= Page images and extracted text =
::::

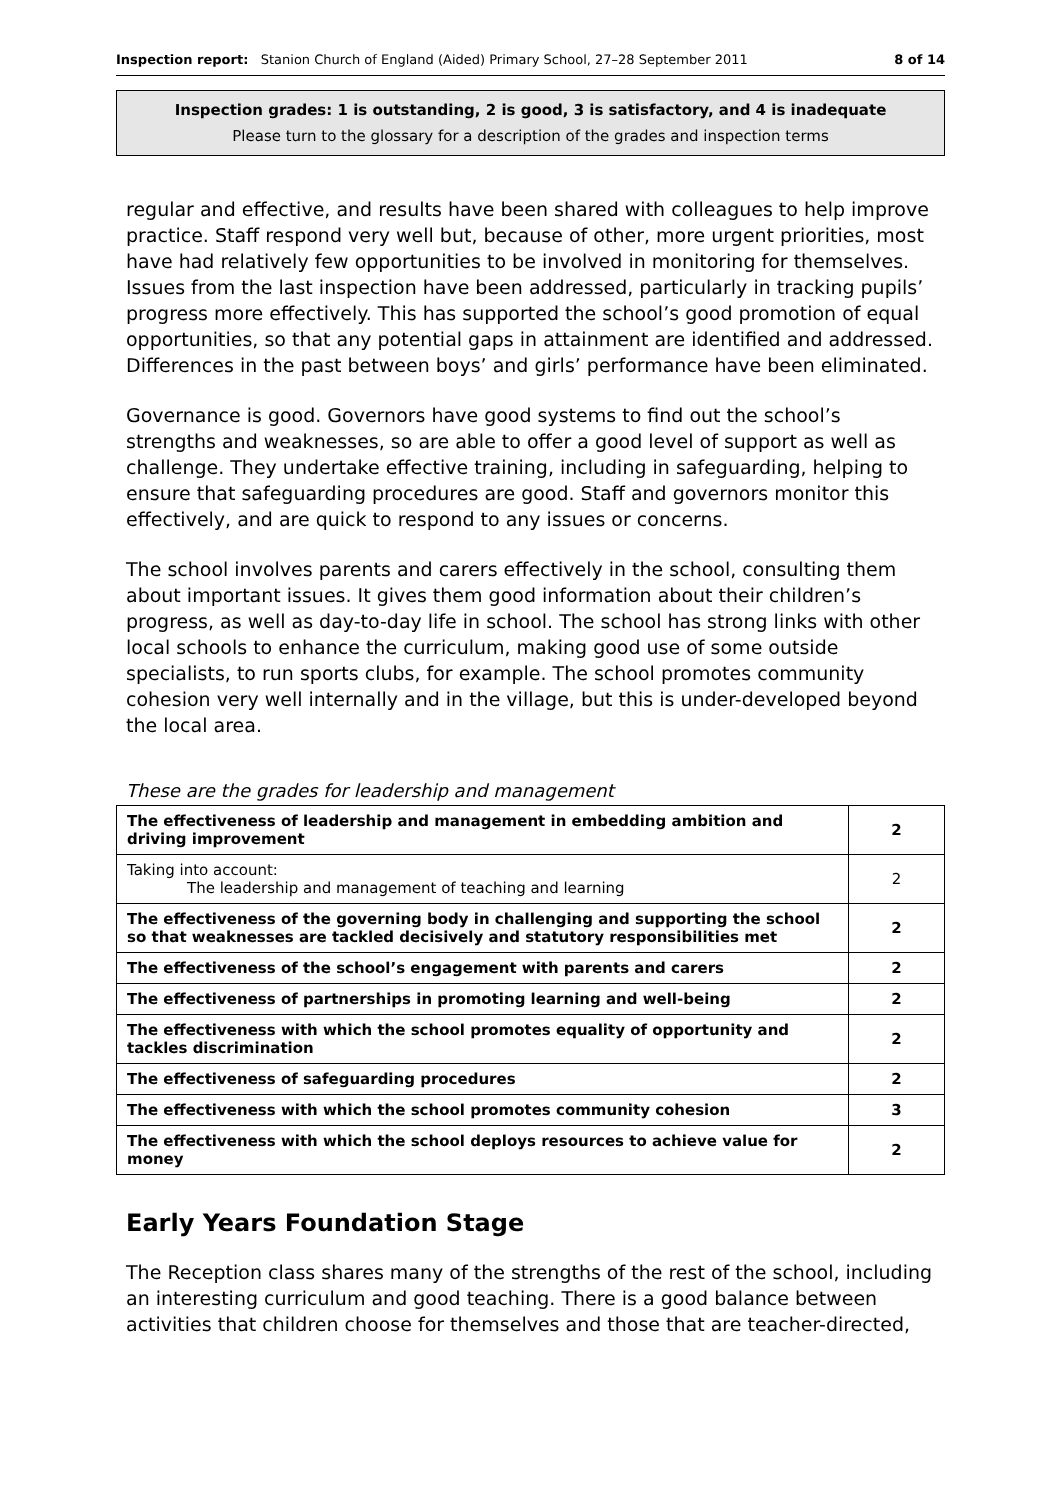Inspection report: Stanion Church of England (Aided) Primary School, 27–28 September 2011 8 of 14
Inspection grades: 1 is outstanding, 2 is good, 3 is satisfactory, and 4 is inadequate
Please turn to the glossary for a description of the grades and inspection terms
regular and effective, and results have been shared with colleagues to help improve practice. Staff respond very well but, because of other, more urgent priorities, most have had relatively few opportunities to be involved in monitoring for themselves. Issues from the last inspection have been addressed, particularly in tracking pupils’ progress more effectively. This has supported the school’s good promotion of equal opportunities, so that any potential gaps in attainment are identified and addressed. Differences in the past between boys’ and girls’ performance have been eliminated.
Governance is good. Governors have good systems to find out the school’s strengths and weaknesses, so are able to offer a good level of support as well as challenge. They undertake effective training, including in safeguarding, helping to ensure that safeguarding procedures are good. Staff and governors monitor this effectively, and are quick to respond to any issues or concerns.
The school involves parents and carers effectively in the school, consulting them about important issues. It gives them good information about their children’s progress, as well as day-to-day life in school. The school has strong links with other local schools to enhance the curriculum, making good use of some outside specialists, to run sports clubs, for example. The school promotes community cohesion very well internally and in the village, but this is under-developed beyond the local area.
These are the grades for leadership and management
| The effectiveness of leadership and management in embedding ambition and driving improvement | 2 |
| Taking into account: The leadership and management of teaching and learning | 2 |
| The effectiveness of the governing body in challenging and supporting the school so that weaknesses are tackled decisively and statutory responsibilities met | 2 |
| The effectiveness of the school’s engagement with parents and carers | 2 |
| The effectiveness of partnerships in promoting learning and well-being | 2 |
| The effectiveness with which the school promotes equality of opportunity and tackles discrimination | 2 |
| The effectiveness of safeguarding procedures | 2 |
| The effectiveness with which the school promotes community cohesion | 3 |
| The effectiveness with which the school deploys resources to achieve value for money | 2 |
Early Years Foundation Stage
The Reception class shares many of the strengths of the rest of the school, including an interesting curriculum and good teaching. There is a good balance between activities that children choose for themselves and those that are teacher-directed,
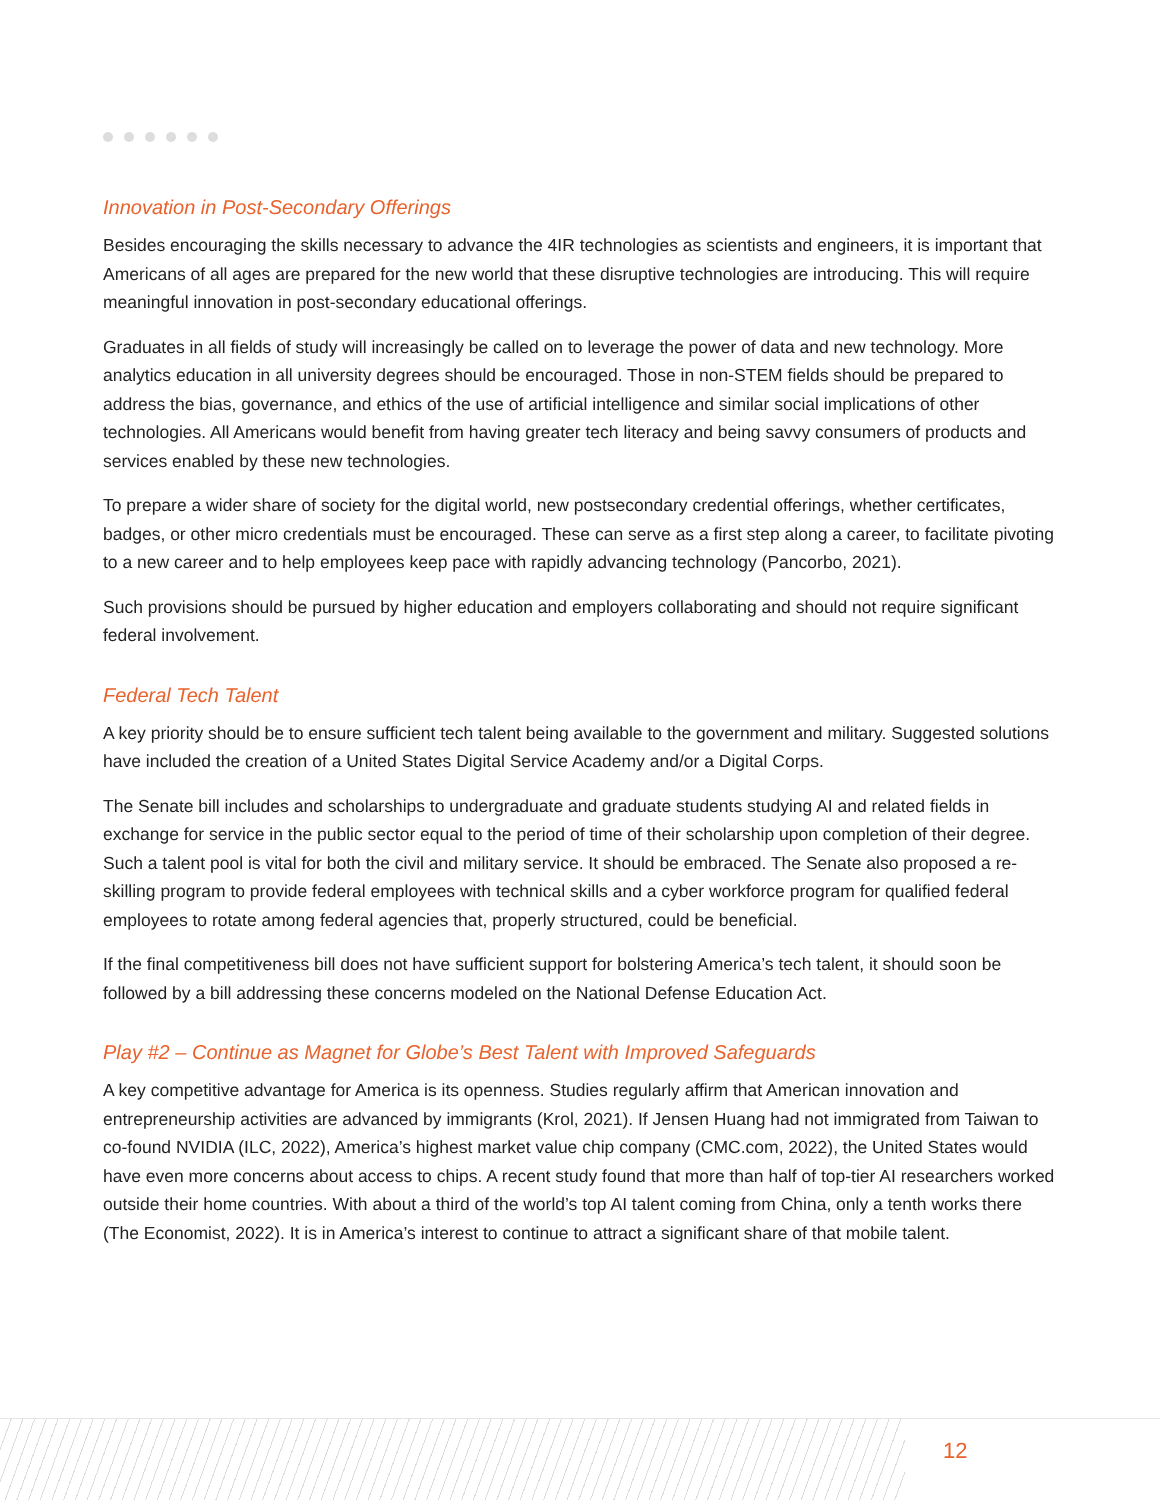Innovation in Post-Secondary Offerings
Besides encouraging the skills necessary to advance the 4IR technologies as scientists and engineers, it is important that Americans of all ages are prepared for the new world that these disruptive technologies are introducing. This will require meaningful innovation in post-secondary educational offerings.
Graduates in all fields of study will increasingly be called on to leverage the power of data and new technology. More analytics education in all university degrees should be encouraged. Those in non-STEM fields should be prepared to address the bias, governance, and ethics of the use of artificial intelligence and similar social implications of other technologies. All Americans would benefit from having greater tech literacy and being savvy consumers of products and services enabled by these new technologies.
To prepare a wider share of society for the digital world, new postsecondary credential offerings, whether certificates, badges, or other micro credentials must be encouraged. These can serve as a first step along a career, to facilitate pivoting to a new career and to help employees keep pace with rapidly advancing technology (Pancorbo, 2021).
Such provisions should be pursued by higher education and employers collaborating and should not require significant federal involvement.
Federal Tech Talent
A key priority should be to ensure sufficient tech talent being available to the government and military. Suggested solutions have included the creation of a United States Digital Service Academy and/or a Digital Corps.
The Senate bill includes and scholarships to undergraduate and graduate students studying AI and related fields in exchange for service in the public sector equal to the period of time of their scholarship upon completion of their degree. Such a talent pool is vital for both the civil and military service. It should be embraced. The Senate also proposed a re-skilling program to provide federal employees with technical skills and a cyber workforce program for qualified federal employees to rotate among federal agencies that, properly structured, could be beneficial.
If the final competitiveness bill does not have sufficient support for bolstering America’s tech talent, it should soon be followed by a bill addressing these concerns modeled on the National Defense Education Act.
Play #2 – Continue as Magnet for Globe’s Best Talent with Improved Safeguards
A key competitive advantage for America is its openness. Studies regularly affirm that American innovation and entrepreneurship activities are advanced by immigrants (Krol, 2021). If Jensen Huang had not immigrated from Taiwan to co-found NVIDIA (ILC, 2022), America’s highest market value chip company (CMC.com, 2022), the United States would have even more concerns about access to chips. A recent study found that more than half of top-tier AI researchers worked outside their home countries. With about a third of the world’s top AI talent coming from China, only a tenth works there (The Economist, 2022). It is in America’s interest to continue to attract a significant share of that mobile talent.
12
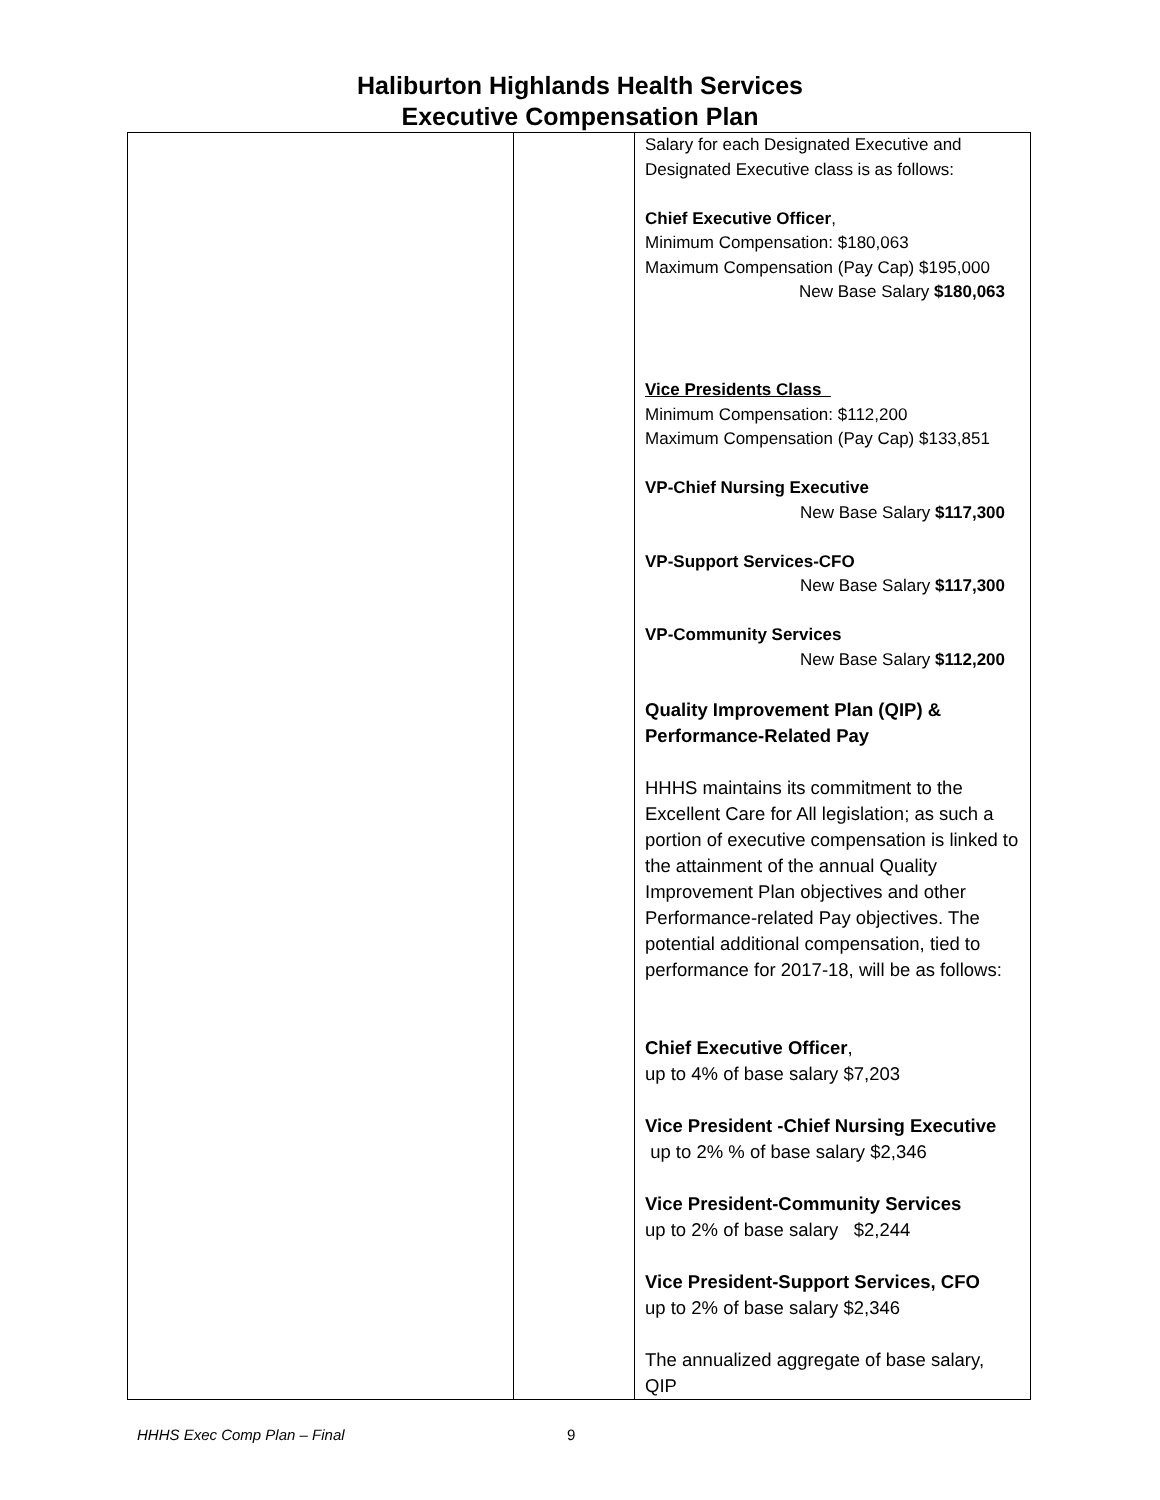Haliburton Highlands Health Services
Executive Compensation Plan
| | | Salary for each Designated Executive and Designated Executive class is as follows: Chief Executive Officer , Minimum Compensation: $180,063 Maximum Compensation (Pay Cap) $195,000 New Base Salary $180,063 Vice Presidents Class Minimum Compensation: $112,200 Maximum Compensation (Pay Cap) $133,851 VP-Chief Nursing Executive New Base Salary $117,300 VP-Support Services-CFO New Base Salary $117,300 VP-Community Services New Base Salary $112,200 Quality Improvement Plan (QIP) & Performance-Related Pay HHHS maintains its commitment to the Excellent Care for All legislation; as such a portion of executive compensation is linked to the attainment of the annual Quality Improvement Plan objectives and other Performance-related Pay objectives. The potential additional compensation, tied to performance for 2017-18, will be as follows: Chief Executive Officer , up to 4% of base salary $7,203 Vice President -Chief Nursing Executive up to 2% % of base salary $2,346 Vice President-Community Services up to 2% of base salary $2,244 Vice President-Support Services, CFO up to 2% of base salary $2,346 The annualized aggregate of base salary, QIP |
HHHS Exec Comp Plan – Final 9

::::

= Work to complete =
Using the records above, print exactly the run of lines that starts with the line with "carers | 2 |" and goes on through the line with "To prepare a", pictures excluded.

= Answer section =
| The effectiveness of the school’s engagement with parents and carers | 2 |
| The effectiveness of partnerships in promoting learning and well-being | 2 |
| The effectiveness with which the school promotes equality of opportunity and tackles discrimination | 2 |
| The effectiveness of safeguarding procedures | 2 |
| The effectiveness with which the school promotes community cohesion | 3 |
| The effectiveness with which the school deploys resources to achieve value for money | 2 |
Early Years Foundation Stage
The Reception class shares many of the strengths of the rest of the school, including an interesting curriculum and good teaching. There is a good balance between activities that children choose for themselves and those that are teacher-directed,
Innovation in Post-Secondary Offerings
Besides encouraging the skills necessary to advance the 4IR technologies as scientists and engineers, it is important that Americans of all ages are prepared for the new world that these disruptive technologies are introducing. This will require meaningful innovation in post-secondary educational offerings.
Graduates in all fields of study will increasingly be called on to leverage the power of data and new technology. More analytics education in all university degrees should be encouraged. Those in non-STEM fields should be prepared to address the bias, governance, and ethics of the use of artificial intelligence and similar social implications of other technologies. All Americans would benefit from having greater tech literacy and being savvy consumers of products and services enabled by these new technologies.
To prepare a wider share of society for the digital world, new postsecondary credential offerings, whether certificates, badges, or other micro credentials must be encouraged. These can serve as a first step along a career, to facilitate pivoting to a new career and to help employees keep pace with rapidly advancing technology (Pancorbo, 2021).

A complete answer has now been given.